This weekend, the movie everyone should have heard about starts playing in theaters. No, I'm not talking about having some kind of bonding moment with your teenaged daughter as you watch Titanic in 3D. I'm talking about the other movie coming out this weekend, "Bully."I haven't seen it. I've only seen short clips of it because it isn't being aired here in the town where we grew the kind of hate that ties a gay man named Matthew Shepard to a fencepost. From what I have seen, I've been forced to fight back a flood of emotions. As I look at those five kids that this movie profiles, I am amazed by their bright eyes and minds. I am drawn by their lovable hearts. I am also reminded of the photos we've all seen, of children who found reason to hang themselves in lonely closets after the hateful treatment of their peers drove them to believe they were unlovable, unworthy, and unacceptable.
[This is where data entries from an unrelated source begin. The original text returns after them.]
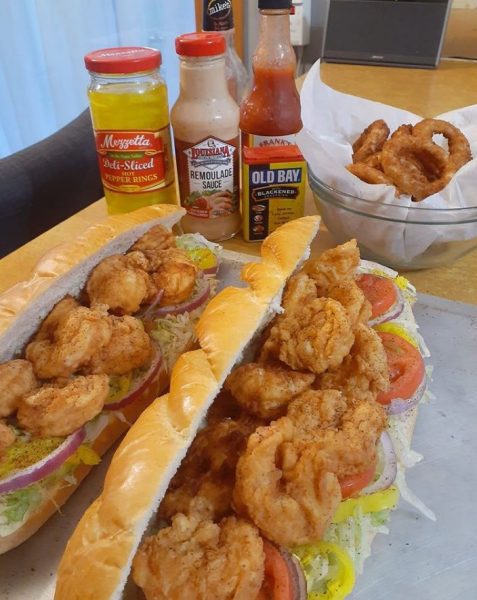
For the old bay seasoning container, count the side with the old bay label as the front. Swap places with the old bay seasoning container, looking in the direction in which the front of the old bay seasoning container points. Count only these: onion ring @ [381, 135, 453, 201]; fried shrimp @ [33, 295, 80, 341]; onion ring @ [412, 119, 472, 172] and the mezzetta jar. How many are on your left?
2

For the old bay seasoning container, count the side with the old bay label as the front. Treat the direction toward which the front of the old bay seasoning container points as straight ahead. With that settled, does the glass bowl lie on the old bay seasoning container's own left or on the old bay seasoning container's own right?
on the old bay seasoning container's own left

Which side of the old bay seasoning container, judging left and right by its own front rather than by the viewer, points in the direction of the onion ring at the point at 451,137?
left

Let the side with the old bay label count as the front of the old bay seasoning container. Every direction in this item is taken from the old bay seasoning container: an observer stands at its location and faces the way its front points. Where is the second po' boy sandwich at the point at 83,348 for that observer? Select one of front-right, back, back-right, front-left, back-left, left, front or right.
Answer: front-right

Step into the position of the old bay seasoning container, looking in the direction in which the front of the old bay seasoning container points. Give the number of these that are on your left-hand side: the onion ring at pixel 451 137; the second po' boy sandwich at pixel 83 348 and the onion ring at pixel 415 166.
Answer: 2

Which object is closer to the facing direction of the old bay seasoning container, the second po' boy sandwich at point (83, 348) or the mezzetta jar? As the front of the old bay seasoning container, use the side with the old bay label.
the second po' boy sandwich

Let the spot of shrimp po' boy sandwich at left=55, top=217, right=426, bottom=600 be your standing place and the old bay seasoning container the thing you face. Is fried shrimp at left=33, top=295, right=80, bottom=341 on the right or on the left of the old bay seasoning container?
left

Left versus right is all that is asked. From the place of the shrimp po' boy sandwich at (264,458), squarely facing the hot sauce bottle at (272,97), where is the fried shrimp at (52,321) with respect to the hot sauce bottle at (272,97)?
left

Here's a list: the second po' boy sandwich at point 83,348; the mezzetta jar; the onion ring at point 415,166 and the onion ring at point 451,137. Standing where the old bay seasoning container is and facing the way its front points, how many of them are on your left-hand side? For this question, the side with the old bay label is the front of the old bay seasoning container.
2

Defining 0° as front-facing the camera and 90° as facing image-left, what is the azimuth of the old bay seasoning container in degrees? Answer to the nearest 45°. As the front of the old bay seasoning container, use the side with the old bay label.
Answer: approximately 0°

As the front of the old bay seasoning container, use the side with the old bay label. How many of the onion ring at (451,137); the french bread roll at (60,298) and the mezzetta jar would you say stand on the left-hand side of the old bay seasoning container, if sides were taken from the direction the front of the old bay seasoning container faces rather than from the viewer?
1

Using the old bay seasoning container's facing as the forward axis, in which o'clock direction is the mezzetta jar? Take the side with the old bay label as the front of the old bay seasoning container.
The mezzetta jar is roughly at 3 o'clock from the old bay seasoning container.
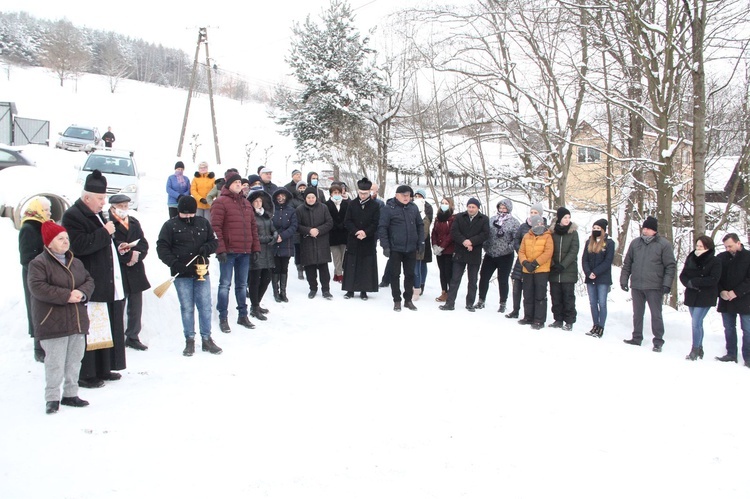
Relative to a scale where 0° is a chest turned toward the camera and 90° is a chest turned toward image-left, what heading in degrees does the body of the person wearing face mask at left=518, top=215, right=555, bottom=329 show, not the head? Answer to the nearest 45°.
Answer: approximately 45°

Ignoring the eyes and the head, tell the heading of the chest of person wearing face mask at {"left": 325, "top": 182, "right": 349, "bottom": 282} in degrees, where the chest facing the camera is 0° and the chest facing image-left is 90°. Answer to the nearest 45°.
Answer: approximately 0°

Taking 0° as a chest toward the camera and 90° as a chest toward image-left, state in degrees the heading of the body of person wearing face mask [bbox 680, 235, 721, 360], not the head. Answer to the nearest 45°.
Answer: approximately 45°

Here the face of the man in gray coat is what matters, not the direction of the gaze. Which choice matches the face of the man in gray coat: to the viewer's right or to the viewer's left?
to the viewer's left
With horror I remind myself to hug my child a little closer tonight.
I hear that there has been a debate about whether kids should even watch this movie, and I think that any parent who doesn't realize that their kid is already a character in this movie is blind to the ways of American society. This is reality TV at it's most powerful because this is reality TV being real. It seems to me that if this is the reality our kids are facing, it's our job to do what we can to deal with it. My kids are eight and six years old and are too young to watch a heavy PG-13 movie, but that doesn't mean that I as a parent can walk away from the opportunity it brings for conversation.
It is important to remind our children of all ages that this issue that they probably see every day, and maybe even become a little bit numb to, or accept as a given reality of their life, doesn't have to be that way. Unlike many other social issues of the day, this is the one that can, and will be, solved by our children. They cannot do this if we do not tell them that they have this power and give them the tools and responsibility to make things better.
As a parent, ask yourself, which role does your kid play? None of us wants our kid to be bullied, nor do we wish them to be a bully. I am at a loss for a definite answer as to how to help either of these kids, but I have a theory. What if we assume all kids are the kid who has the capacity to change the whole thing - the one who sits in silence? What if we give every kid the power to stop this dead in their tracks?
Studies have shown that it's the kid who watches but does nothing that can change the whole dynamic of a bullying situation by simply refusing to tolerate bullying behavior. It only takes one child to stand up for another and the tide begins to change. I'm suggesting that inside every bully, and every bullied kid, and every silent witness resides a righteous kid who is tired of this. If that kid stands up and refuses to allow hatred to rule, then our problem is solved.
Now stop. Think. Which kid do you want your kid to be? I say it doesn't matter who they were when they left school last Friday. It matters who you send them back as next Monday. If your child is old enough and you have access to the movie, consider taking the time and seeing Bully together. As you watch it point out to your kid that the fact is that there wasn't a damn thing about any one of these children, the ones who lived through it or the ones who didn't, that makes them deserving of this nastiness. No matter what your child's age make the expectations clear. Tell your kid that you are a grown up version of that kid who has decided to stand up and refuse to allow hatred to rule, and stand by that till you raise a kid who does the same each and every day.